• **Selected text**:

The should_transfer_files command specifies whether Condor should transfer input files from the submit machine to the remote machine where the job executes. It also specifies whether the output files are transferred back to the submit machine. The command takes on one of three possible values:

  1. YES: Condor always transfers both input and output files.

  2. IF_NEEDED: Condor transfers files if the job is matched with (and to be executed on) a machine in a different FileSystemDomain than the one the submit machine belongs to. If the job is matched with a machine in the local FileSystemDomain, Condor will not transfer files and relies on a shared file system.

  3. NO: Condor's file transfer mechanism is disabled.

• **Short exercise**: In the passage on the should_transfer_files command, what does Condor do under IF_NEEDED when a job is matched with a machine in the local FileSystemDomain? These rows aren't needed.

• **Records from a dataset**:

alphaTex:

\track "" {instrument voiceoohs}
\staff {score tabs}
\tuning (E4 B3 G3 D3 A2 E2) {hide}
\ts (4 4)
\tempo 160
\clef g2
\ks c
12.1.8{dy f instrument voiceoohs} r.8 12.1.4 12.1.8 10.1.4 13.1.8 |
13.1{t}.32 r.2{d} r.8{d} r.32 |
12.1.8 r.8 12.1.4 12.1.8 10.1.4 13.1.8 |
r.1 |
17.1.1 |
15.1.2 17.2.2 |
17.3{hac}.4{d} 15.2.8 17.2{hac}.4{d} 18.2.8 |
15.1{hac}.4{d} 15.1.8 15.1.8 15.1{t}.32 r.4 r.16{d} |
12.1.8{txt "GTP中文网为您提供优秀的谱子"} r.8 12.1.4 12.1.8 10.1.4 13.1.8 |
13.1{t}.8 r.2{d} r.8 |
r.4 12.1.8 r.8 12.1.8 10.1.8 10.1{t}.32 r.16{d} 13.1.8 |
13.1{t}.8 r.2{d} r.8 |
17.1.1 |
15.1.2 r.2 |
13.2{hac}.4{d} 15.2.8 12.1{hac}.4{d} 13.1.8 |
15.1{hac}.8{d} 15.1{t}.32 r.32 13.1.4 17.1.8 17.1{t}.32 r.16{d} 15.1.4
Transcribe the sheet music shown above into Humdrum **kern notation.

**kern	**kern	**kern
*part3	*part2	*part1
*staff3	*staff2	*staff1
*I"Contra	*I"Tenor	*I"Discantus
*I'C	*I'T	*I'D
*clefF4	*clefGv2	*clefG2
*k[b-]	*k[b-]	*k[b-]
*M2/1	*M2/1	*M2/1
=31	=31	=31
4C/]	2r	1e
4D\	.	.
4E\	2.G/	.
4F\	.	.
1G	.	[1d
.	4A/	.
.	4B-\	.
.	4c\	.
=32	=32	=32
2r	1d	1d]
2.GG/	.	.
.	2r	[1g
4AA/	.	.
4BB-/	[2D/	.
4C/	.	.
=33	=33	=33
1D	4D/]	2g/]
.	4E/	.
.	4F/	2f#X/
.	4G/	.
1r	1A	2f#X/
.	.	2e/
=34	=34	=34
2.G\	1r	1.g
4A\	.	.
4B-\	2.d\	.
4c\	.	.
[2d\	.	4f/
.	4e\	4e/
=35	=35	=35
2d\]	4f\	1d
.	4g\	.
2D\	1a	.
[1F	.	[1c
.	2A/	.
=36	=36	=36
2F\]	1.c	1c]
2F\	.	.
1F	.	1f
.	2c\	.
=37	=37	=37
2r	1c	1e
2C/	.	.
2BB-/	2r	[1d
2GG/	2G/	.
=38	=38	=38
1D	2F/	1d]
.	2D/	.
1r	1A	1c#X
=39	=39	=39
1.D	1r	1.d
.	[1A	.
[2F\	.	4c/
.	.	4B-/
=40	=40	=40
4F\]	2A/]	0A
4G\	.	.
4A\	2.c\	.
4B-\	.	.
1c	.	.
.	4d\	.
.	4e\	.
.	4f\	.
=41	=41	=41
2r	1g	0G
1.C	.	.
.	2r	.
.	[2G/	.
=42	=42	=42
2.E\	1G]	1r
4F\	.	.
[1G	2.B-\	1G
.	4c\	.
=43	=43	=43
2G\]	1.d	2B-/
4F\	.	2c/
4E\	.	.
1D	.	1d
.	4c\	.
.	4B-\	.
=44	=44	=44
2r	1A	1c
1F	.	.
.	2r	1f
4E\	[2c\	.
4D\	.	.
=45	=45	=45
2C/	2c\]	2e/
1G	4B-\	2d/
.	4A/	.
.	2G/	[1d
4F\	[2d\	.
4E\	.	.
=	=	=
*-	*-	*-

• **Solution**: It does not transfer files and relies on a shared file system.